_Task statement_
List each line below that contains the string "reads"; the match is case-sensitive.

_Data supplied_
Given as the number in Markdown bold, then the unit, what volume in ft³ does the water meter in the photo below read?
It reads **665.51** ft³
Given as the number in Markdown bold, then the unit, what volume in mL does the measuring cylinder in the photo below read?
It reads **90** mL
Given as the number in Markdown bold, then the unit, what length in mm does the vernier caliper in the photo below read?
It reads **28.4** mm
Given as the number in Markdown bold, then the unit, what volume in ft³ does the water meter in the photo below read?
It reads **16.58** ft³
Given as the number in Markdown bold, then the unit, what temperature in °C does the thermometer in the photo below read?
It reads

--

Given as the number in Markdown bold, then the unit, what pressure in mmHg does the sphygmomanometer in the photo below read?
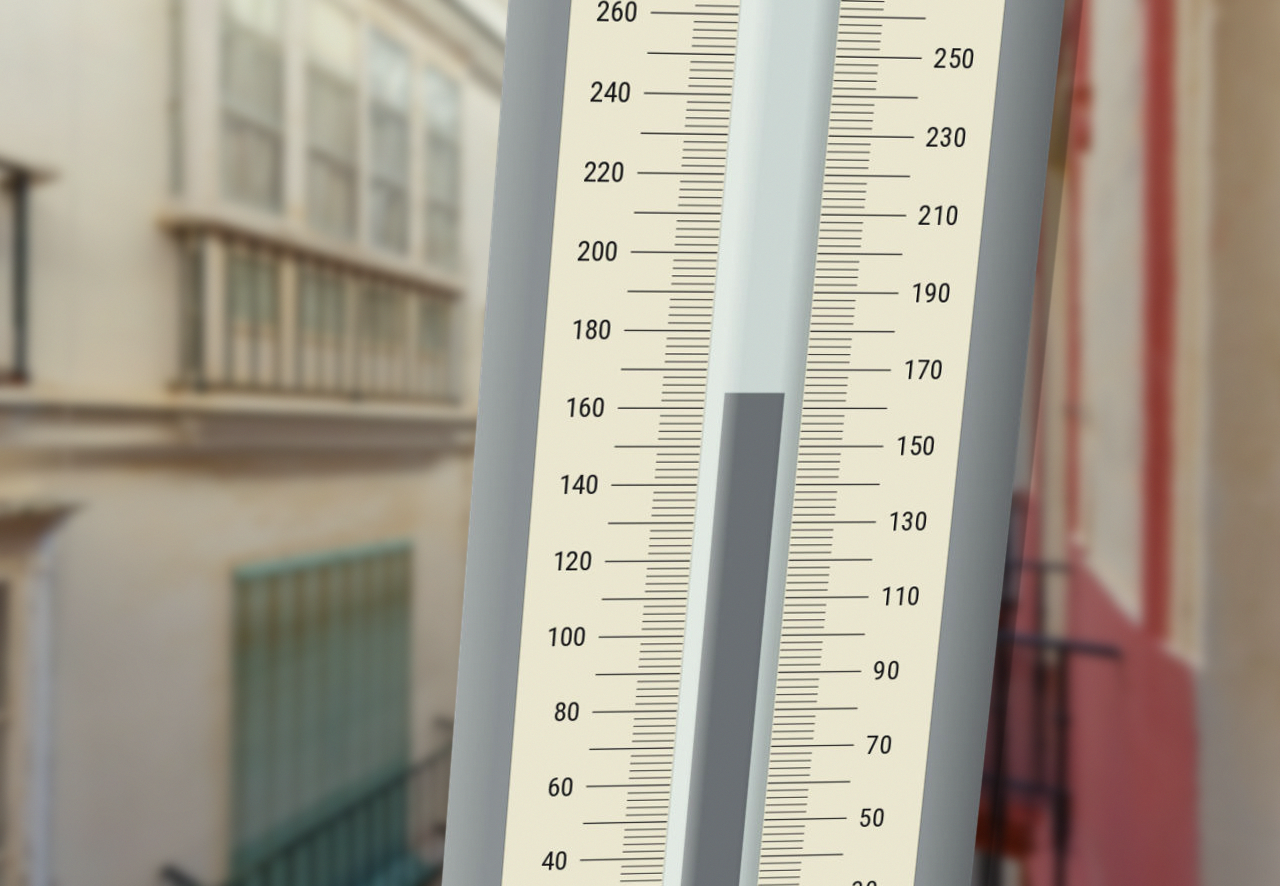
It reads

_Reply to the exercise_
It reads **665.51** ft³
It reads **90** mL
It reads **28.4** mm
It reads **16.58** ft³
It reads
It reads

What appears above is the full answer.